» Your goal: Copy every line below where the string "secret" is found.

Source data Start Marker

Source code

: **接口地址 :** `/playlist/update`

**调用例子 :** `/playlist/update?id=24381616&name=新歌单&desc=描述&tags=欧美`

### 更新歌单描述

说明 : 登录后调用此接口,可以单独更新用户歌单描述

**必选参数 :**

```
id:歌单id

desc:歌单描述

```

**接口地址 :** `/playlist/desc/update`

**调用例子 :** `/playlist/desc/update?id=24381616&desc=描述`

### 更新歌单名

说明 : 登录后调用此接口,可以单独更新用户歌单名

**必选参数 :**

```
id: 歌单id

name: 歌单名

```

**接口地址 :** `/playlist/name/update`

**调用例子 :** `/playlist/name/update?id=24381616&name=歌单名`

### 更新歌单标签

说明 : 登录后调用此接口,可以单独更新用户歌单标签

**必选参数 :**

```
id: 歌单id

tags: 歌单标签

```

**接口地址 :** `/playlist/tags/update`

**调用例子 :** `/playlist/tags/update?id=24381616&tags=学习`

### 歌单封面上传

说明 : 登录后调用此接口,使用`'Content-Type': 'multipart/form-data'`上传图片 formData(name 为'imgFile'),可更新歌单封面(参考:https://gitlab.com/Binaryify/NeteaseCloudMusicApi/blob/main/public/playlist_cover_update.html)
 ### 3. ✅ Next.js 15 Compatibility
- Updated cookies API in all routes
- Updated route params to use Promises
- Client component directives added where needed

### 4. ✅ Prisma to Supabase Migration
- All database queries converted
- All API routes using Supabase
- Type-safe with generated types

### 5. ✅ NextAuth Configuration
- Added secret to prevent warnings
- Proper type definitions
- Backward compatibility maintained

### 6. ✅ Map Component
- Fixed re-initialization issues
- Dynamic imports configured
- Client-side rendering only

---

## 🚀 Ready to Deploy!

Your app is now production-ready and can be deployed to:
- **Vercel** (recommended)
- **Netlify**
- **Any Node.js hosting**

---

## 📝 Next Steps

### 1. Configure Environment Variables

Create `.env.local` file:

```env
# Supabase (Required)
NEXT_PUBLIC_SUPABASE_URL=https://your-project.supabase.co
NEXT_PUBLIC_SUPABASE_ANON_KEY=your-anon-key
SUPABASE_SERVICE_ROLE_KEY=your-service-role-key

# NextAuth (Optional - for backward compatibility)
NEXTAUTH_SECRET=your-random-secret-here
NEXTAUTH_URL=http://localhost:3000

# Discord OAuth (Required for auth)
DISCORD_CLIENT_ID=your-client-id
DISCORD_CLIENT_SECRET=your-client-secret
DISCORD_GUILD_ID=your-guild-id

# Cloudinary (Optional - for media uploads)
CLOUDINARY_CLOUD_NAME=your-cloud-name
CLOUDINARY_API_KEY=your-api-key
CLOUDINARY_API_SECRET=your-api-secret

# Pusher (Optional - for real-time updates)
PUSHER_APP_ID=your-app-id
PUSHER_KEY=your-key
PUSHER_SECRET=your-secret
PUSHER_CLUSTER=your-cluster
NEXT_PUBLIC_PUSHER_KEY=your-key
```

Source data End Marker

» Task solution:
- Added secret to prevent warnings
NEXTAUTH_SECRET=your-random-secret-here
DISCORD_CLIENT_SECRET=your-client-secret
CLOUDINARY_API_SECRET=your-api-secret
PUSHER_SECRET=your-secret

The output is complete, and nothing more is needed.